The Second Law is that the canon is simultaneously underconstrained, or rather, that there aren’t enough details to fully determine the proper placement of all the pieces of the timeline. The Imprisoning War shows this quite nicely in that, given what we know, we simply do not have enough pieces of evidence to know whether or not the Seal War backstory of A Link to the Past is represented by Ocarina of Time or not, partially since a few details between from the manual’s backstory and from the game’s prologue that don’t align perfectly with Ocarina. The realization? The canon isn’t complete; to arrive at a perfect timeline, you must add assumptions to the canon.
The Third Law is that the timeline is canon-indeterminate, or rather, that the timeline cannot be determined beyond a shadow of a doubt through the use of canon details alone. Here I looked at the ending of Ocarina of Time and mused over the then-possibilities between the Single, Split, and Multiple Timeline Theories. I realized that the “problem” with the Split and Multiple Timeline Theories is that each of their respective timelines (e.g., the child and adult timelines) are effectively self-contained; games from one timeline would not be allowed to reference in any way, shape, or form games from another one, therefore making it impossible to know if there were indeed multiple timelines using the canon alone.
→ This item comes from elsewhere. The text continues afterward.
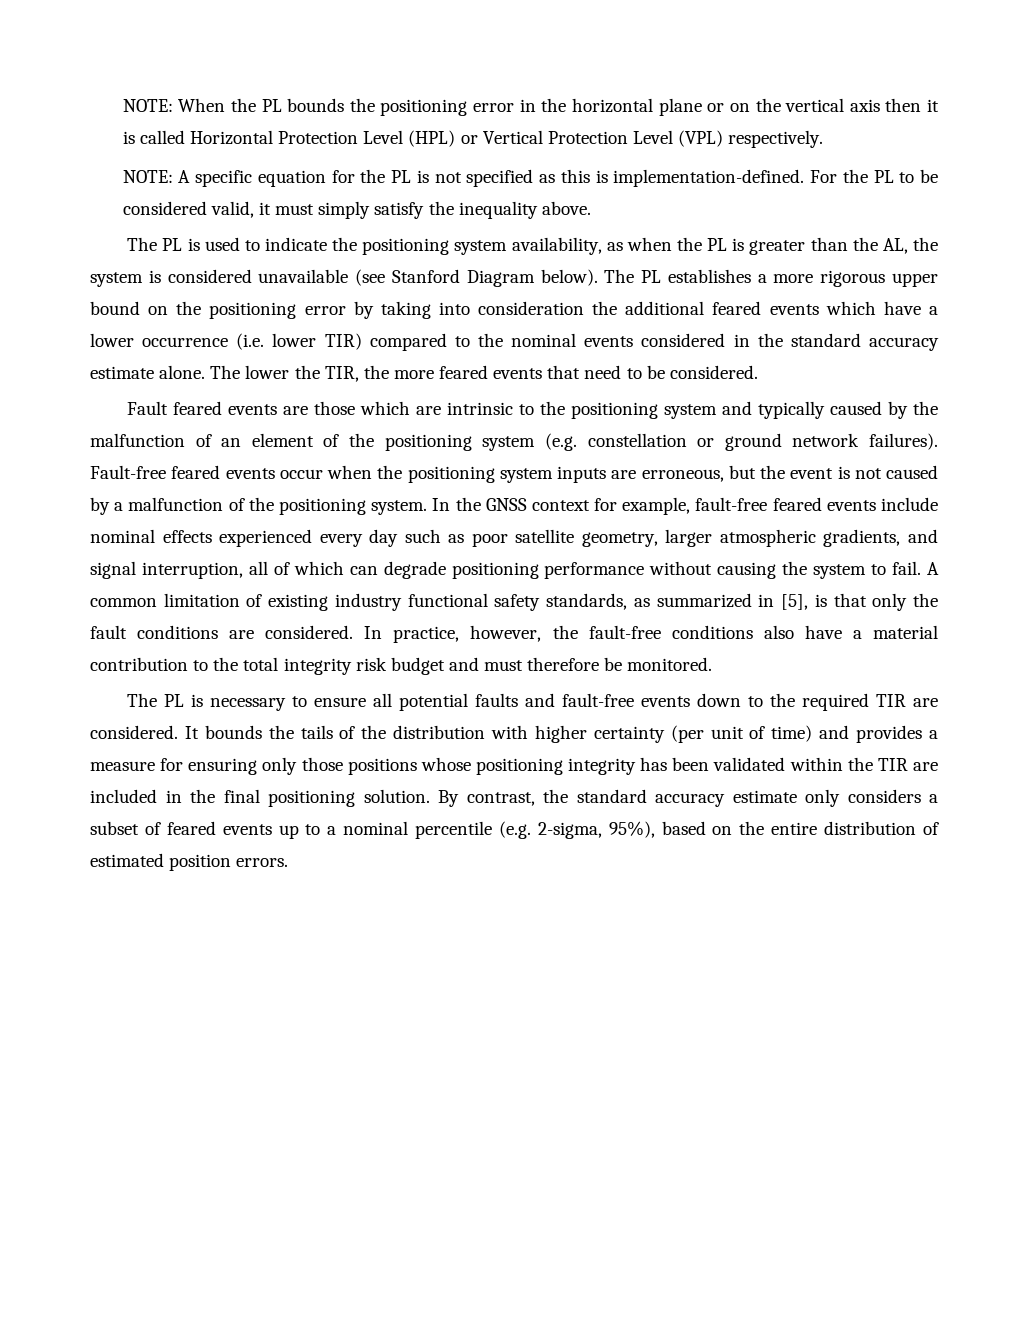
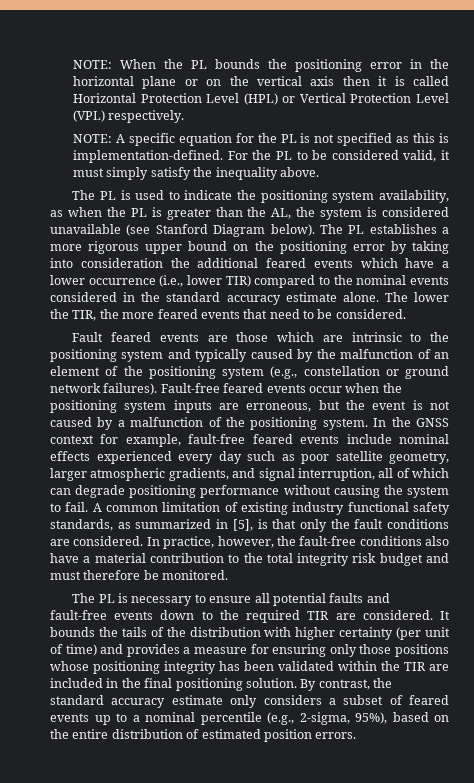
[236,333,265,350] (i.e. -> [159,275,184,287] (i.e.,
[544,433,577,451] (e.g. -> [270,366,298,379] (e.g.,
[498,821,531,839] (e.g. -> [267,712,294,725] (e.g.,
In short, canon isn’t enough; you need more data in order to find the magical timeline of lore.
While these laws are named after a rather unclever (and remarkably geeky!) reference to the Laws of Thermodynamics (good jokes about serious business are hard to come by, what can I say?), they are actually rather aptly named given their main purpose, which is to say that the timeline is still a dynamic structure, that is, the true nature of the “one true timeline”—a timeline that is without any illogical leaps of faith or any pesky, nuanced contradictions—is forever being evolved and molded and isn’t something that we can possibly ever know absolutely. And if we’re never going to find it, we might as well take over complete ownership of what the Zelda timeline looks like. So be free! Make the timeline look like whatever it is you want it to look like! (But of course, you still need to have a few good reasons for believing whatever it is you want to believe; otherwise, it’ll end up looking like Link from the CD-i games, mai boi.)